4.4.4 About the Mali GPU pipelines
Mali GPUs contain three types of processing pipeline:

Arithmetic pipeline.

The Load/Store pipeline.

The Texture pipeline.
The pipelines all run in parallel. Your shaders typically use all three types
of pipeline.
The Mali Offline Shader Compiler provides numbers of cycles used in each pipeline. The
shader is slowest in the pipeline with the highest number of cycles. Optimize your
shader with optimizations that target that pipeline it is slowest in.
The Arithmetic pipeline
All arithmetic operations consume cycles in the Arithmetic pipeline.
The following are a number of ways you can reduce the Arithmetic pipeline
usage:

Avoid using complex arithmetic such as:

For integer operands, use operations such as shifts to compute
divisions, modulo, and multiplications.

Use transpose instead of inverse for orthogonal matrices.

To avoid computing the transpose, switch the order of operands in a
matrixvector or matrixmatrix multiplication if one of the matrices is
transposed. For example:
Transpose(A)*Vector == Vector * A.
You can also reduce load on the Arithmetic pipe by moving load to the other
pipelines:

Pass matrices as uniforms instead of computing them. This uses the
Load/Store pipeline.

Use a texture to store a set of precomputed values that represent a function
such as sine or cosine. This moves the load to the Texture pipeline.
The Load/Store pipeline
The Load/Store pipeline is used for reading uniforms, writing varyings, and accessing buffers in the shaders such as Uniform Buffer Objects or Shader Storage Buffer Objects.
If your application is Load/Store pipeline bound, try the following
techniques:

Use a texture instead of a buffer object to read data in the
shader.

Compute data using arithmetic operations.

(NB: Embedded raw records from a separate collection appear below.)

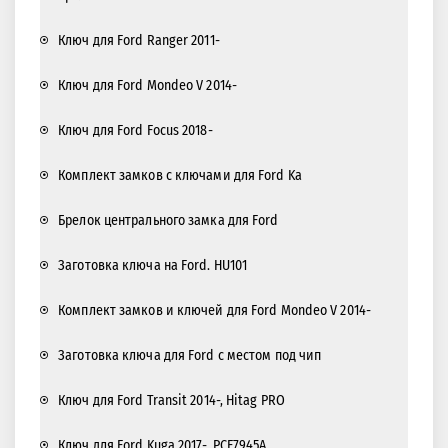
Ключ для Ford Ranger 2011-
Ключ для Ford Mondeo V 2014-
Ключ для Ford Focus 2018-
Комплект замков с ключами для Ford Ka
Брелок центрального замка для Ford
Заготовка ключа на Ford. HU101
Комплект замков и ключей для Ford Mondeo V 2014-
Заготовка ключа для Ford с местом под чип
Ключ для Ford Transit 2014-, Hitag PRO
Ключ для Ford Kuga 2017-, PCF7945A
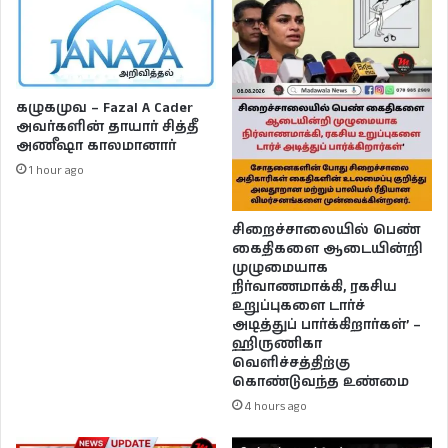
கழுகமுவ – Fazal A Cader
அவர்களின் தாயார் சித்தீ
அணீஷா காலமானார்
1 hour ago
சிறைச்சாலையில் பெண்
கைதிகளை ஆடையின்றி
முழுமையாக
நிர்வாணமாக்கி, ரகசிய
உறுப்புகளை டார்ச்
அடித்துப் பார்க்கிறார்கள்’ –
ஹிருணிகா
வெளிச்சத்திற்கு
கொண்டுவந்த உண்மை
4 hours ago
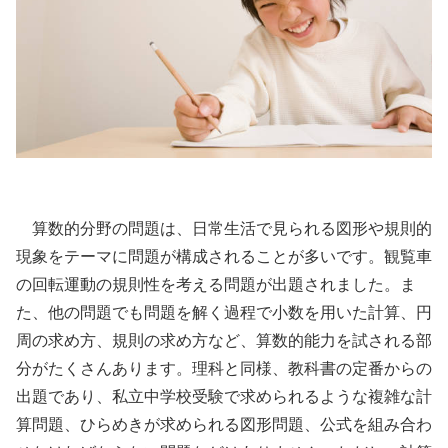
算数的分野の問題は、日常生活で見られる図形や規則的
現象をテーマに問題が構成されることが多いです。観覧車
の回転運動の規則性を考える問題が出題されました。ま
た、他の問題でも問題を解く過程で小数を用いた計算、円
周の求め方、規則の求め方など、算数的能力を試される部
分がたくさんあります。理科と同様、教科書の定番からの
出題であり、私立中学校受験で求められるような複雑な計
算問題、ひらめきが求められる図形問題、公式を組み合わ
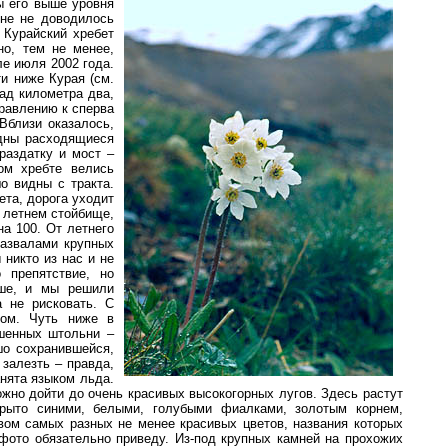
ы его выше уровня
мне не доводилось
 Курайский хребет
но, тем не менее,
ле июля 2002 года.
и ниже Курая (см.
зад километра два,
правлению к сперва
Вблизи оказалось,
идны расходящиеся
раздатку и мост –
ом хребте велись
о видны с тракта.
та, дорога уходит
а летнем стойбище,
на 100. От летнего
развалами крупных
 никто из нас и не
 препятствие, но
ьше, и мы решили
а не рисковать. С
ком. Чуть ниже в
ошенных штольни –
шо сохранившейся,
 залезть – правда,
анята языком льда.
ожно дойти до очень красивых высокогорных лугов. Здесь растут
крыто синими, белыми, голубыми фиалками, золотым корнем,
вом самых разных не менее красивых цветов, названия которых
 фото обязательно приведу. Из-под крупных камней на прохожих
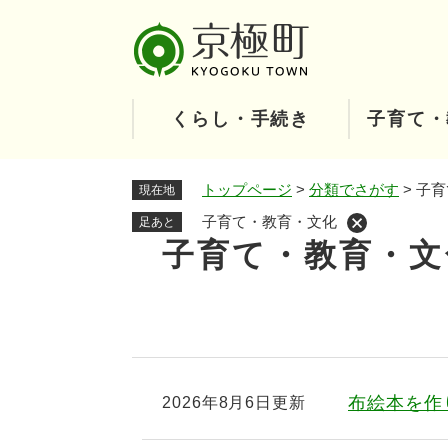
ペ
ー
ジ
の
先
くらし・手続き
子育て・
頭
で
す
トップページ
>
分類でさがす
>
子育
現在地
。
子育て・教育・文化
足あと
子育て・教育・文
本
文
布絵本を作
2026年8月6日更新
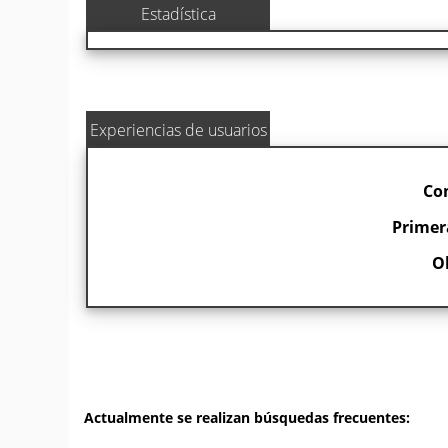
Estadística
Experiencias de usuarios
Co
Primer
O
Actualmente se realizan búsquedas frecuentes:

Compress or reduce uniforms and varyings.
The Texture pipeline
Texture accesses use cycles in the Texture pipeline and use memory bandwidth. Using large textures can be detrimental because cache misses are more likely and this can cause multiple threads to stall while waiting for data.
To improve the performance of the Texture pipeline try the following:
 Use mipmaps
 Mipmaps increase the cache hit rate because it
selects the best resolution of the texture to use based on the variation of
texture coordinates.
 Use texture compression
 This is also good for reducing the memory bandwidth and increasing the
cache hit rate. Each compressed block contains more than one texel, so accessing
it makes it more cacheable.
 Avoid trilinear or anisotropic filtering
 Trilinear and anisotropic filtering increase the number of operations required to fetch
texels. Avoid using these techniques unless you absolutely require them.